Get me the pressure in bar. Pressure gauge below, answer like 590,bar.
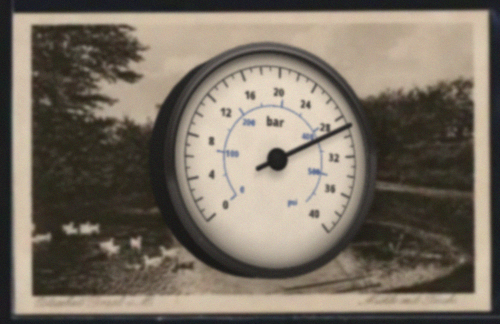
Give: 29,bar
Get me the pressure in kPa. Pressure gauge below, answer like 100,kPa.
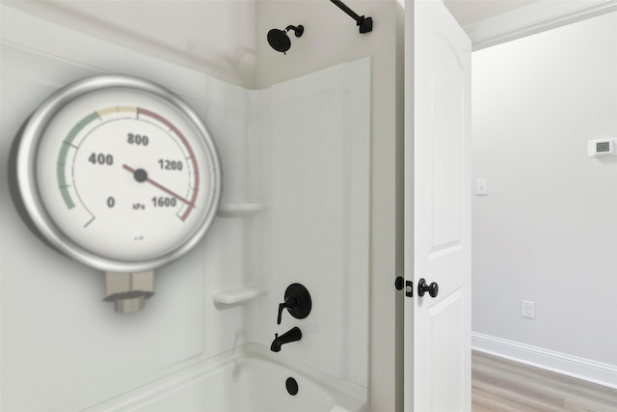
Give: 1500,kPa
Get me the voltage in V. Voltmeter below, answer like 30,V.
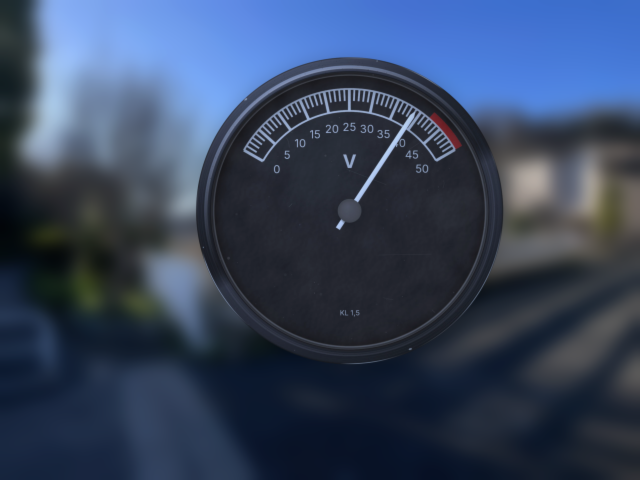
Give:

================

** What is being asked **
Transcribe the lines above verbatim, omitting the pictures.

** Output below **
Get me the pressure in bar. Pressure gauge below, answer like 590,bar.
Give: 29,bar
Get me the pressure in kPa. Pressure gauge below, answer like 100,kPa.
Give: 1500,kPa
Get me the voltage in V. Voltmeter below, answer like 30,V.
Give:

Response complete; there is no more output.